The U.S. Constitution is arguably the greatest document in U.S. history. Imagine the irony, then, when I suggest that these lessons of this document be taught to our children, and some people react as if the suggestion would harm our children.
Our social studies teachers have not just the right but the responsibility to teach about this history.
There are bills in the state legislature that, if passed, would deliberately undermine the teaching of the full breadth of U.S. history or, at a minimum, put a chill in educators who seek to teach this breadth of history. These bills engage in their own form of cancel culture.
Michigan is a diverse state, in a diverse country. Our young people are diverse and deserve to be prepared for a diverse world. As we become more diverse, some have creaked back into the past to aid their cause, including book banning. Remember, you ban it — you fan it.
Recently, I read about a local school district in another state that banned Maus, a graphic novel about the Holocaust. When I first read Maus, I was prepared to dislike it as a graphic novel that could inadvertently trivialize the Holocaust. I was wrong. The format didn’t undermine the teaching of the Holocaust; it somehow helped students understand the Holocaust.

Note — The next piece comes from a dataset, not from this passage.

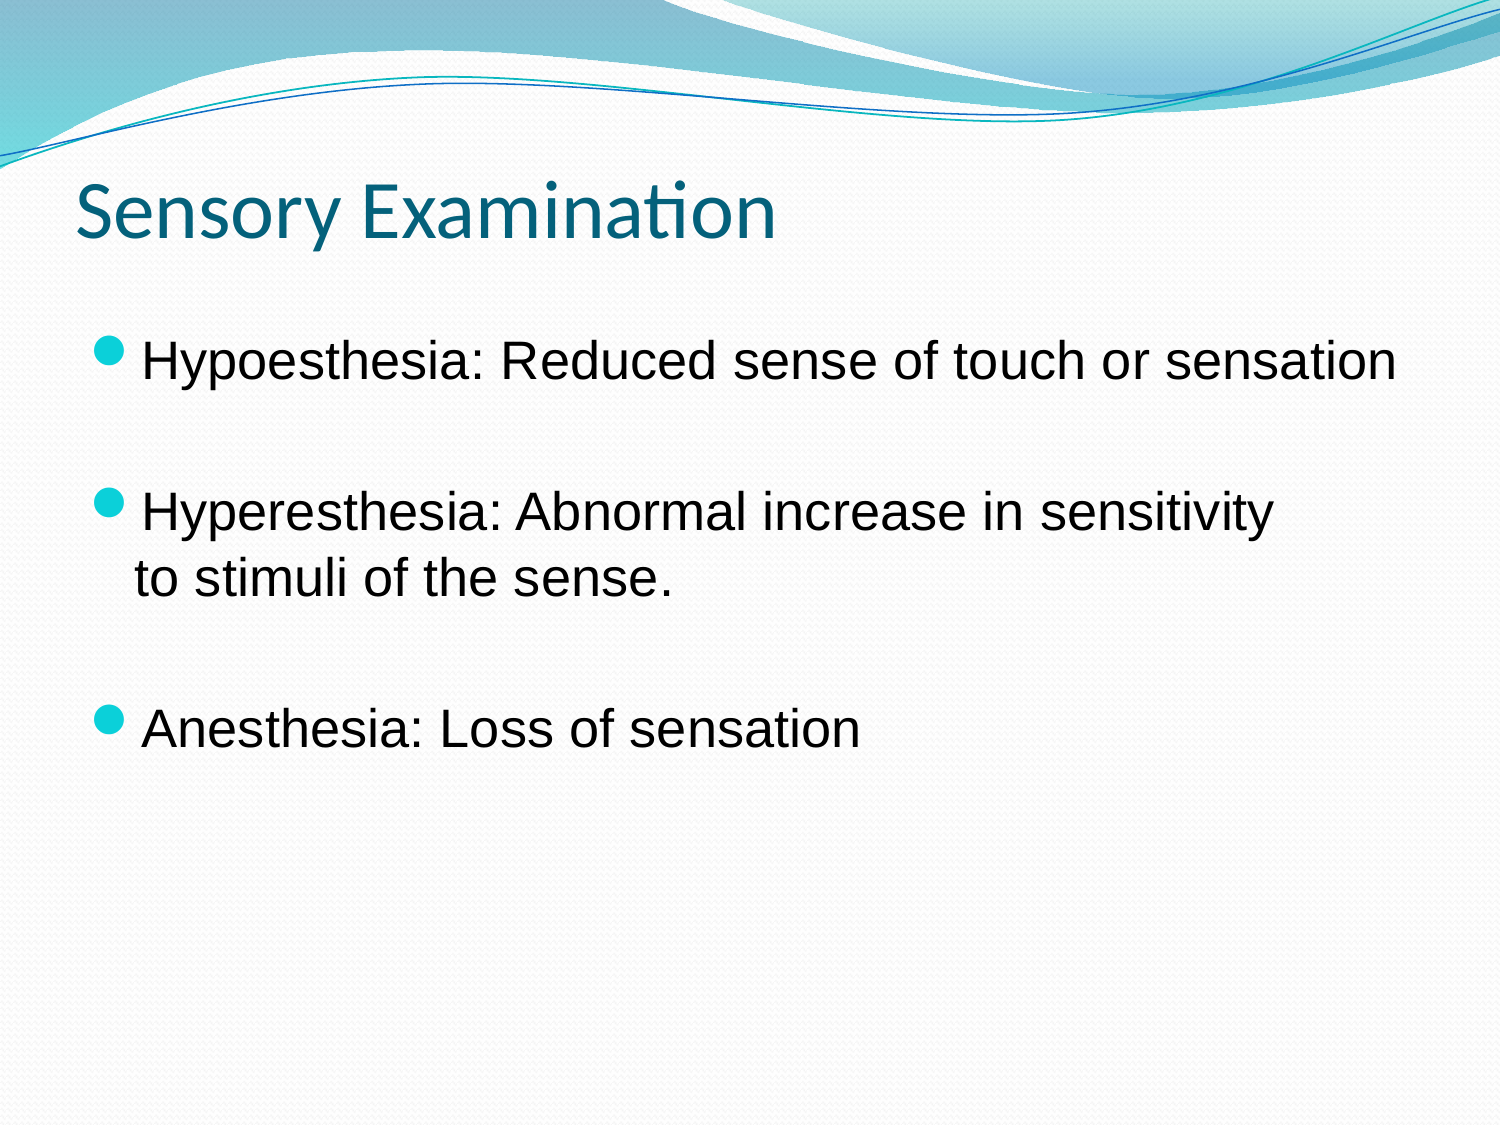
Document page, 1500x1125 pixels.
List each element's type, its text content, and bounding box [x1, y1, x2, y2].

Imagine my surprise when I learned that the book had been banned. I re-read it. I wanted to see the offensive language and pictures that had led to the book banning and wanted to understand what was more offensive than the killing of 6 million Jews and millions of others who had been considered inferior races of people to the Nazis. I found nothing that deserved to be banned.
Maus isn't the only book to be banned lately. Like Langston Hughes, the late black author Toni Morrison was also born this month: February 18. Morrison won a Pulitzer Prize in 1987 for her novel Beloved and a Nobel Prize in Literature in 1993. Yet that didn’t stop her books, including The Bluest Eye and Song of Solomon, from being banned in some schools across the country.
The long-time failure in some cases to recognize diverse literature and comprehensive history instruction — including the teaching about history of race and racism — and the deliberate exclusion of diverse literature and comprehensive history instruction in other cases do a disservice to our children, who need to learn broadly about the literature and history of their country… and others’ countries as well.
To say that we shouldn’t teach about the superiority of one people over another may seem legitimate, until one reflects that the Holocaust, slavery, Jim Crow, and other aspects of our history were founded on the indefensible belief that some are superior to others.
To teach about these and many other aspects of history is not for the purpose of making anyone uncomfortable, but the history may inevitably make many uncomfortable. So, too, though, the ignoring or plowing under of history leaves its own marks, far more enduring, far worse.